In the immortal old books that had preceded her own story, this stretch would probably have been one of those that were described thus: “He [the hero, for it could only have been a ‘he’?] walked, rode, sailed [so and so many] miles and hours without encountering anything worth telling [or even ‘worthy of telling’].”

But of course her story was supposed to take place in a time when it was less the purely external surprising, astonishing, and unusual happenings that provided material — a time when mere actions as a source for the plot seemed to have been exhausted long since — than the astonishing and unusual juxtapositions of external and internal, the interactions and indeed the resonances, thus also appropriate to the time or era of her story, or even “lighting the way” (like the rose in the old poem)? Or lighting her way home, or around the corner?
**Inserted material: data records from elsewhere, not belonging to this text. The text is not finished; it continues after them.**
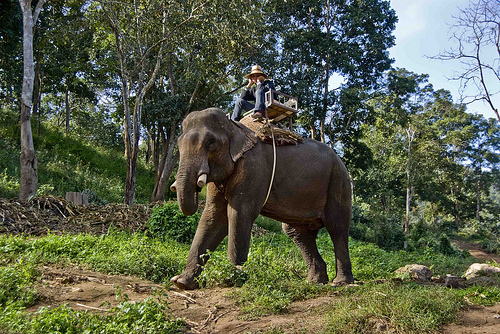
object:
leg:
[282, 222, 327, 274]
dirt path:
[0, 228, 499, 334]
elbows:
[264, 86, 272, 91]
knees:
[255, 89, 264, 94]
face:
[251, 73, 260, 82]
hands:
[257, 76, 265, 82]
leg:
[323, 212, 353, 276]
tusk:
[170, 173, 208, 192]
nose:
[176, 166, 198, 216]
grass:
[237, 281, 301, 312]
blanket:
[239, 116, 305, 147]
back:
[290, 138, 342, 157]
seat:
[239, 87, 306, 147]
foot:
[170, 272, 199, 289]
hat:
[245, 65, 268, 80]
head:
[251, 65, 262, 83]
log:
[390, 262, 500, 283]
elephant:
[170, 107, 352, 290]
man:
[231, 65, 278, 121]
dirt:
[59, 270, 166, 298]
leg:
[186, 196, 228, 269]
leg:
[227, 197, 265, 266]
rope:
[262, 126, 277, 207]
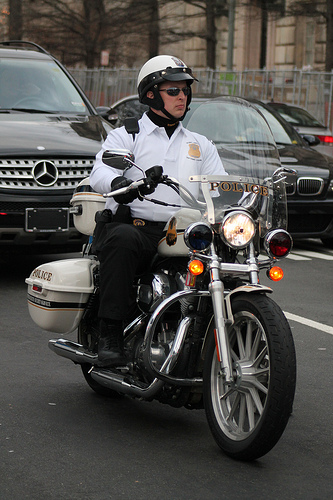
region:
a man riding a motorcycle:
[89, 69, 273, 491]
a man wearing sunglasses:
[143, 59, 205, 126]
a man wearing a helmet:
[125, 56, 197, 119]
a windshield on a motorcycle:
[179, 97, 296, 248]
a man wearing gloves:
[104, 110, 184, 207]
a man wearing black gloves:
[101, 145, 183, 205]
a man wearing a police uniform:
[91, 57, 233, 270]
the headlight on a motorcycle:
[202, 194, 277, 258]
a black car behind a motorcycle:
[0, 69, 158, 296]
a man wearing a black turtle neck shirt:
[83, 77, 229, 146]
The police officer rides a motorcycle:
[71, 78, 306, 470]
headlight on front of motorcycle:
[175, 224, 301, 267]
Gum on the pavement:
[37, 390, 84, 435]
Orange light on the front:
[186, 255, 214, 280]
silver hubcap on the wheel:
[200, 325, 285, 422]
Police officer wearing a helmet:
[140, 48, 208, 138]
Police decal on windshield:
[205, 158, 277, 220]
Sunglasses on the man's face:
[156, 84, 194, 101]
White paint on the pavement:
[289, 299, 328, 332]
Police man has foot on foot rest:
[32, 318, 151, 381]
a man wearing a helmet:
[134, 45, 213, 140]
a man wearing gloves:
[83, 89, 205, 245]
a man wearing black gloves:
[67, 115, 178, 239]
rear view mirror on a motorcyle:
[90, 138, 151, 195]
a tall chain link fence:
[200, 58, 328, 98]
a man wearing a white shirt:
[140, 73, 197, 160]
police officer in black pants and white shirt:
[98, 47, 234, 351]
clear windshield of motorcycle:
[182, 91, 287, 267]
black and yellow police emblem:
[206, 181, 288, 191]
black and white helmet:
[127, 39, 197, 116]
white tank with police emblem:
[16, 255, 95, 349]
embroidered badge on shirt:
[180, 135, 215, 181]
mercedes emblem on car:
[23, 134, 88, 203]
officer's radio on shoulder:
[113, 108, 141, 164]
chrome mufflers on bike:
[41, 326, 175, 399]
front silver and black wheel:
[214, 279, 299, 457]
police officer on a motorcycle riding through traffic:
[26, 52, 296, 462]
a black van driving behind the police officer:
[0, 38, 99, 186]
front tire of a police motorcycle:
[202, 290, 296, 462]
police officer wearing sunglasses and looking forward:
[90, 54, 220, 366]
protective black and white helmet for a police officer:
[137, 55, 198, 86]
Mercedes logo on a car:
[28, 159, 59, 186]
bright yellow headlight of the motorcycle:
[218, 209, 257, 248]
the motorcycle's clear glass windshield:
[179, 95, 288, 215]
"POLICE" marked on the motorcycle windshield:
[206, 178, 268, 198]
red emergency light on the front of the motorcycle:
[263, 227, 292, 261]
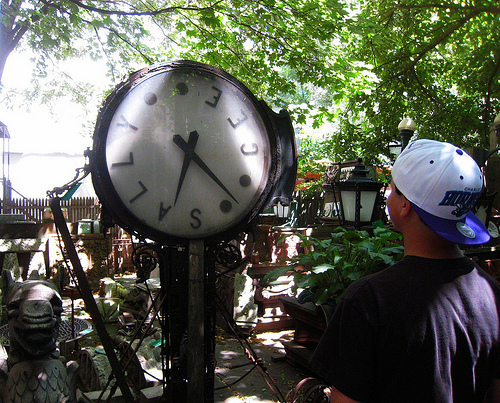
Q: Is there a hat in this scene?
A: Yes, there is a hat.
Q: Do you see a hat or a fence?
A: Yes, there is a hat.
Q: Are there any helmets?
A: No, there are no helmets.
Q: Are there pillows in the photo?
A: No, there are no pillows.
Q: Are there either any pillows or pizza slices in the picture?
A: No, there are no pillows or pizza slices.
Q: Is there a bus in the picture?
A: No, there are no buses.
And accordingly she then emphasized in a conversation with her designated author that the aforementioned stretch was an episode worthy of telling, even if nothing happened other than her climbing up the mountain, the wafting of the air, and the blueing of the sky.

And again her wrath, almost an outburst of rage, and this from her, the financial manager, the expert on money and numbers, when the author had the audacity to ask how and with what she, traveling without cash, had paid for the hotel and her provisions that morning in Pedrada, etc.: No: that was of no relevance or reality when it came to their book, at least in this part. “That is not it. That is not how it is.” The question was “completely idiotic” and gave reason to fear that he, the author, had not yet understood what she had in mind for the book. “Or are you merely trying to provoke me?” There were already hundreds of articles about her, crammed with banking and money matters. “Don’t tell me, and us, every little thing.”

She actually did ride part of the way, bareback on a Sierra horse, long-legged, gleaming brownish-black, which was waiting, as if just for her, under an overhanging cliff, as was the rounded rock on the ground from which she swung herself onto the horse’s back; both ready for her as if for the repetition of a scene in her old film.

She could have ridden up to the ridges (the precipitous southern slopes were too much for even a native horse); the animal carried her as if she were nothing, or as if she were no one. But very soon she dismounted from its rather narrow back and continued her journey on foot. And again, when she turned and looked back from higher up, the horse was standing under an overhanging rock, but now with others, of the same color, in a row, as if at an abandoned hack stand; on each horse sat an even darker Sierra jackdaw, picking something out of the horse’s coat and mane and teeth and nostrils.